Spectrum Management - From the Early Years to the 1990s

by Laval Desbiens

Page 18 of 26

Surveillance and Monitoring Receivers Over the Years

Some HF receivers

(Click on the small photos to enlarge)

The SPARC Museum in Vancouver has a receiver on display that is similar to the one apparently built by the Canadian Government Radio Service.

HRO, 9 tubes, from 1934 - this receiver model was very common in interception centres during the 1939-1945 war. At frequencies above 28 megahertz, use of the Hallicrafter S27 was nevertheless required.

Hallicrafter S27, much more sensitive in the 30 megahertz range.

National NC100, 12 tubes, covered 540 kHz to 30 MHz.

CSR5, made in Montreal by Marconi, from 1942, covers 80 kHz to 30 MHz - frequently used on Royal Navy vessels.

AR88LF made by RCA, a very sensitive, stable receiver.

National's HRO60, less effective than the RCA above. In addition, it required several plug-in coil sets to change bands, which was not very convenient. Covered 50 kHz to 54 MHz, double conversion above 7 MHz, AM and CW.

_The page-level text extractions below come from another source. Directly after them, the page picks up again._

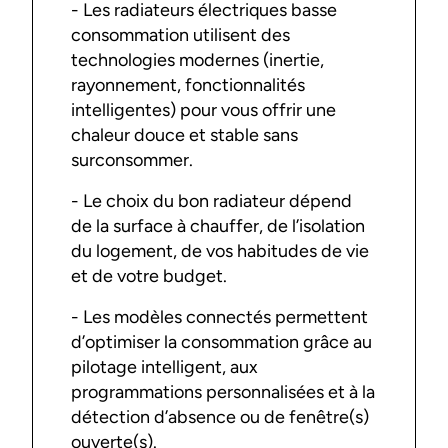
- Les radiateurs électriques basse
consommation utilisent des
technologies modernes (inertie,
rayonnement, fonctionnalités
intelligentes) pour vous offrir une
chaleur douce et stable sans
surconsommer.
- Le choix du bon radiateur dépend
de la surface à chauffer, de l’isolation
du logement, de vos habitudes de vie
et de votre budget.
- Les modèles connectés permettent
d’optimiser la consommation grâce au
pilotage intelligent, aux
programmations personnalisées et à la
détection d’absence ou de fenêtre(s)
ouverte(s).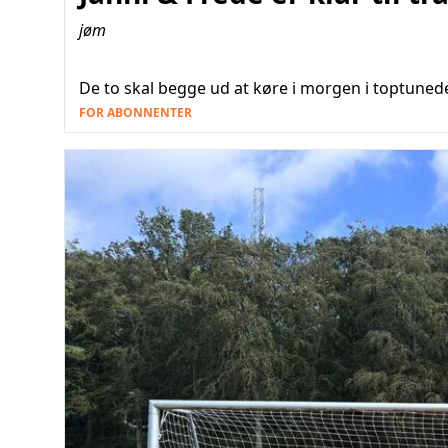
jøm
De to skal begge ud at køre i morgen i toptune
FOR ABONNENTER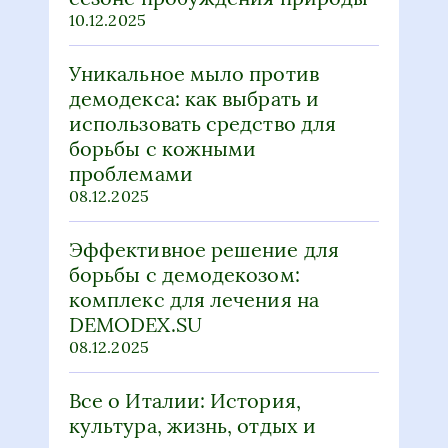
10.12.2025
Уникальное мыло против
демодекса: как выбрать и
использовать средство для
борьбы с кожными
проблемами
08.12.2025
Эффективное решение для
борьбы с демодекозом:
комплекс для лечения на
DEMODEX.SU
08.12.2025
Все о Италии: История,
культура, жизнь, отдых и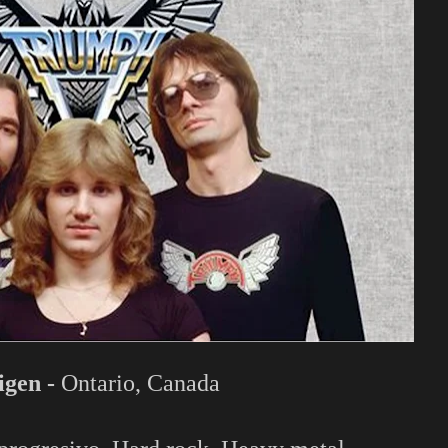
igen -
Ontario, Canada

The Hammarlund HQ129X, from 1945. It was used by the district offices in particular. A bandspread was provided for amateur radio bands. Some offices had the SP600 and others had the GPR90 from Technical Material Corporation.

Racal RA17 circa 1960, the arrival of this receiver in Beaumont made many people happy. Calibrated to the kilohertz, very sensitive and stable, it was relatively easy to modify and adapt for measuring frequencies.

Racal 1217, a transistorized version of the former, with a few changes with respect to conversion. An unstable receiver that was subject to overloading.

Racal 1772, frequency synthesized and enabling easy frequency measurement. A very effective receiver.


  Some VHF/UHF receivers

The Eddystone 770R receiver, covering 19 to 165 megahertz and the 770U, with a similar chassis, covering 150 to 500 megahertz. Broadband filter that allowed for some frequency drift on the local oscillator.

Made by Vitro Electronics, apparently the model used by NASA. Relatively sensitive and tolerant to overload through use of the Nuvistor.

Astro SR208.

CEI and Watkins-Johnson, 906A covering 30 to 300 MHz with a 300-1,000 MHz down converter and 60 MHz output. A simple conversion that made it easy to measure frequencies by coupling into a mixer for the local oscillator and the 21.4 MHz IF output.

The modern day receiver, controlled by computer, making it possible to scan thousands of frequencies per minute.